«Yuli, un gran ballerino che voleva essere calciatore»
ROMA È andato sino all’Avana per vedere le prove di Carlos Acosta con la sua giovane compagnia e lì è rimasto due settimane: «Visti da vicino mi hanno strabiliato. Davanti ai miei occhi si muovevano danzatori tra i migliori del mondo, e la loro collaborazione con Carlos aveva qualcosa di davvero speciale. Così ho pensato che potevo raccontare la sua vita, Cuba e un po’ di storia attraverso la danza e non certo attraverso un biopic tradizionale».
Così racconta Paul Laverty, storico sceneggiatore di Ken Loach, che si è avvicinato alla danza di Carlos Acosta, considerato uno dei più grandi ballerini del mondo, per la prima volta raccontato in un film dalla regista Icíar Bollaín e da lui stesso.
“Yuli – danza e Libertà”, dal 17 ottobre sarà in sala e Laverty, arrivato a Roma per presentarlo, giura di non aver voluto «finti passi o attori che impazziscono per imparare qualche movimento in poche settimane, come in questo genere di film. Volevo catturare la maestosità della danza dal vero, in tutta la sua bellezza, fatica e disciplina».

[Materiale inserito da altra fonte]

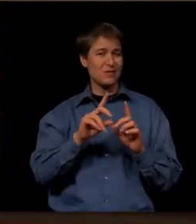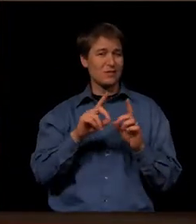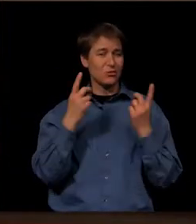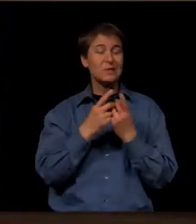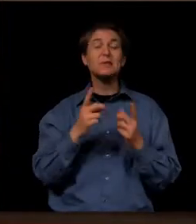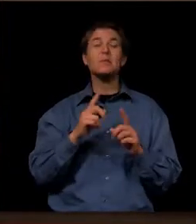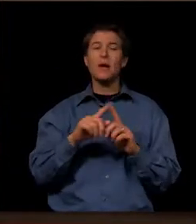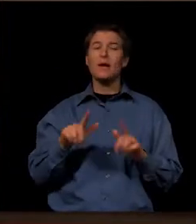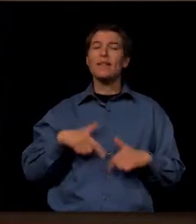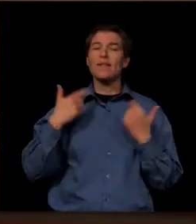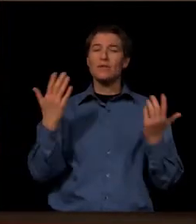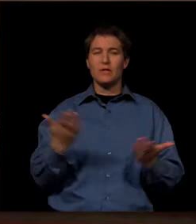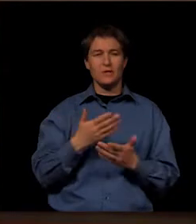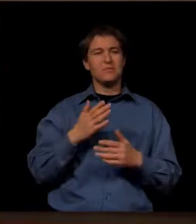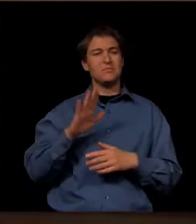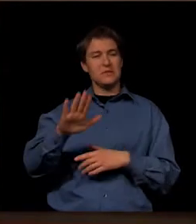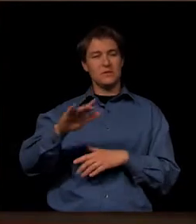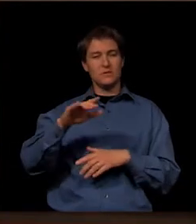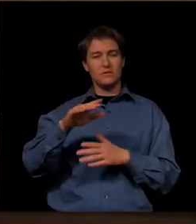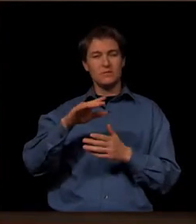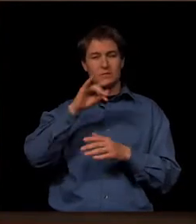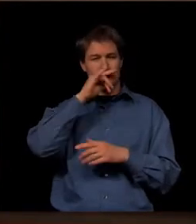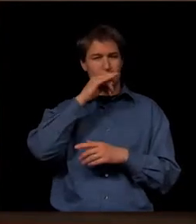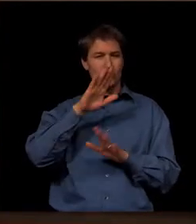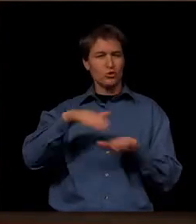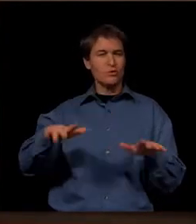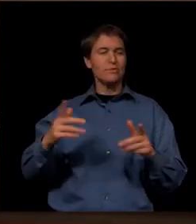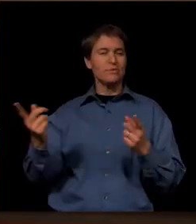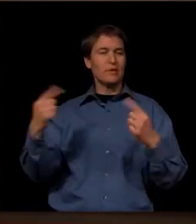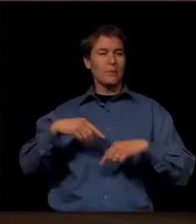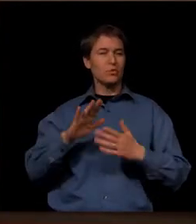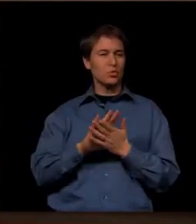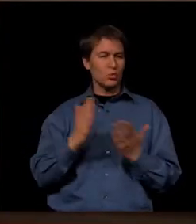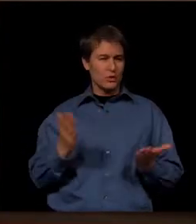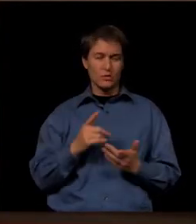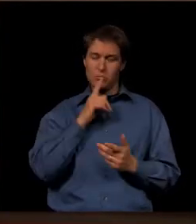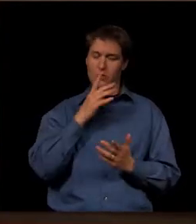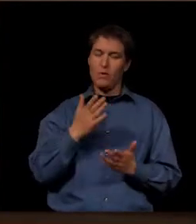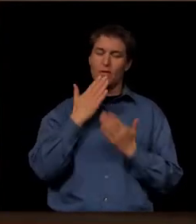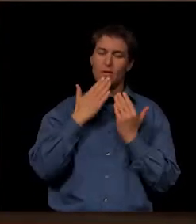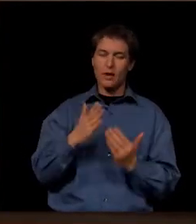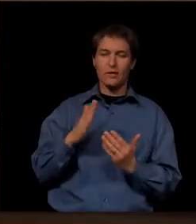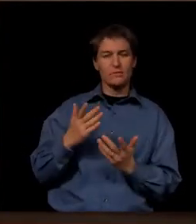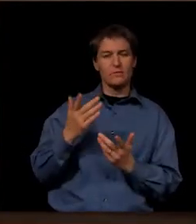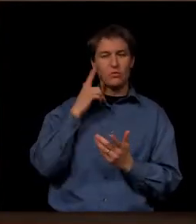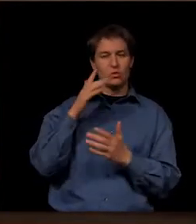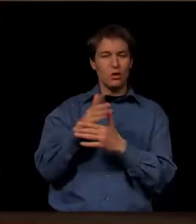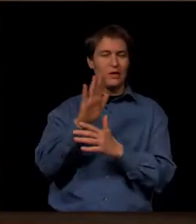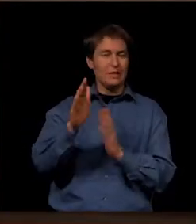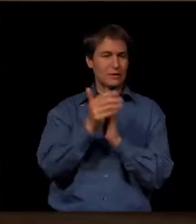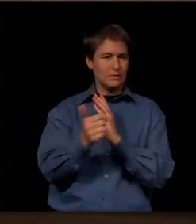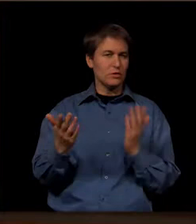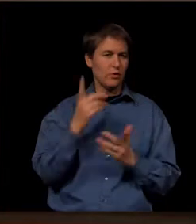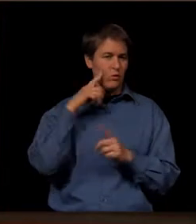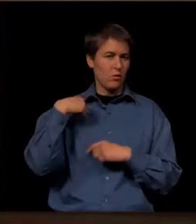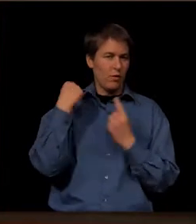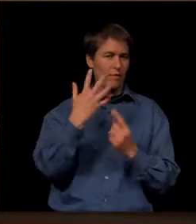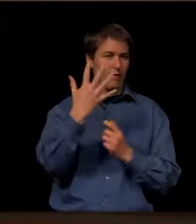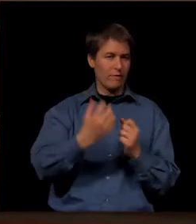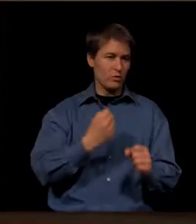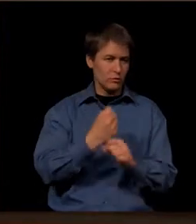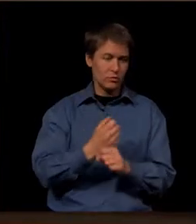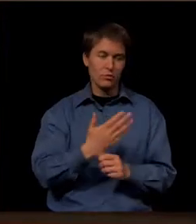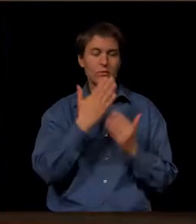But he lives here. His kids went to school here. And I want to thank Jim Payne for sharing his skills here for the past five years. And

Del resto si trattava di raccontare la storia non di un ballerino per vocazione ma di un ragazzino che non voleva danzare: «Voleva fare il calciatore, odiava la danza ma suo padre capì da subito che aveva un talento straordinario e che l’Accademia di danza a Cuba avrebbe potuto aiutarlo anche ad uscire dalla povertà. Senza la determinazione del padre che lo riportava lì ogni volta che lui fuggiva, nulla sarebbe accaduto».